Online safety is a priority for the Internet industry and our members have long been committed to providing advice, tools and support to help parents and carers protect children on the Internet.
We believe that self-regulation is the right approach to dealing with this complex and challenging area and so disagree with some of the report’s conclusions. The current self-regulatory regime has led to the UK being a world leader in online safety, with up to 95% of consumer customers having free access to a parental control filter, the virtual eradication of child images hosted in the UK via the Internet Watch Foundation and an industry-funded public awareness campaign and one stop shop advisory site. ISPA is further committed to raising awareness of online safety with its members, including a guide for its smaller members and information at sign up on parental control filters.
However, filters are not a panacea and are only part of a solution that includes digital literacy and sensible policymaking. We therefore agree with the report’s recommendations to improve digital literacy’s standing in the curriculum, commission further research to inform policy and see a joined-up policy from Government that we hope a new Internet Safety Strategy will deliver.
Unfortunately, the report has not understood the full breadth of the ISP market. It would be disproportionate to mandate filters for ISPs providing services to business or machine-to-machine services or those who make it clear that they offer an unfiltered service.
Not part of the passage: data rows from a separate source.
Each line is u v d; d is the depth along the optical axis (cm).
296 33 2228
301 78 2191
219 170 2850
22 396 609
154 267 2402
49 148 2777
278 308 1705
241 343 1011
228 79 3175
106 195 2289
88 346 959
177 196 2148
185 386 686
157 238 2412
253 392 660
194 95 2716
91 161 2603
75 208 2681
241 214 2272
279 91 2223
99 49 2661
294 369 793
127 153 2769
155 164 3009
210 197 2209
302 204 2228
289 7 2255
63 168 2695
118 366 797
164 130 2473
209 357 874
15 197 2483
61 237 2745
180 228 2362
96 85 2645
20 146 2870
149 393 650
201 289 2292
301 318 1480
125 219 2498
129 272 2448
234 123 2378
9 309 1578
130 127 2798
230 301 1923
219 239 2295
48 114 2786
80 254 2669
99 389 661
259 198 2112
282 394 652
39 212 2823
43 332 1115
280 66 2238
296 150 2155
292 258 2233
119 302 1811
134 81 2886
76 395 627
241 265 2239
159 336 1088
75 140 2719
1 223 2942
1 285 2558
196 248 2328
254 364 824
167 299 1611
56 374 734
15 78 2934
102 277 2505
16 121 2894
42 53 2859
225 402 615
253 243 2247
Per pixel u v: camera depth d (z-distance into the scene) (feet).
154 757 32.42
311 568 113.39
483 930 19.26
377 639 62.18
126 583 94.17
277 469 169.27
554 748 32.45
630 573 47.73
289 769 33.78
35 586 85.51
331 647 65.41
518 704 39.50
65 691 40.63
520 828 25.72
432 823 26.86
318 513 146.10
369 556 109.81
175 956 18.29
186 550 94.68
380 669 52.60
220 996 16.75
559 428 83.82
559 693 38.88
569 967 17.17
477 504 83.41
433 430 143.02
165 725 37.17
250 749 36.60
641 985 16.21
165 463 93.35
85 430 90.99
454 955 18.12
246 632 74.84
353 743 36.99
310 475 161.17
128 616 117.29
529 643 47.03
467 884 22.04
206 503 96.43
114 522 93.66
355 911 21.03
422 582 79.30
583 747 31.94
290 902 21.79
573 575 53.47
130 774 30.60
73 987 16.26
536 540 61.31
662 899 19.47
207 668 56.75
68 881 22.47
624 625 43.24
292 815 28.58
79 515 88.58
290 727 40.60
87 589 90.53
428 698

In response to today’s report, ISPA Chair, James Blessing said: “The Internet industry has long been committed to keeping children safe online and the UK is regarded as a world leader in this area. We believe the most effective response is a joint approach based on education, raising awareness and technical tools. The Internet industry is constantly reviewing how it helps customers manage online safety and so look forward to being part of the discussions to inform the new Internet Safety Strategy”.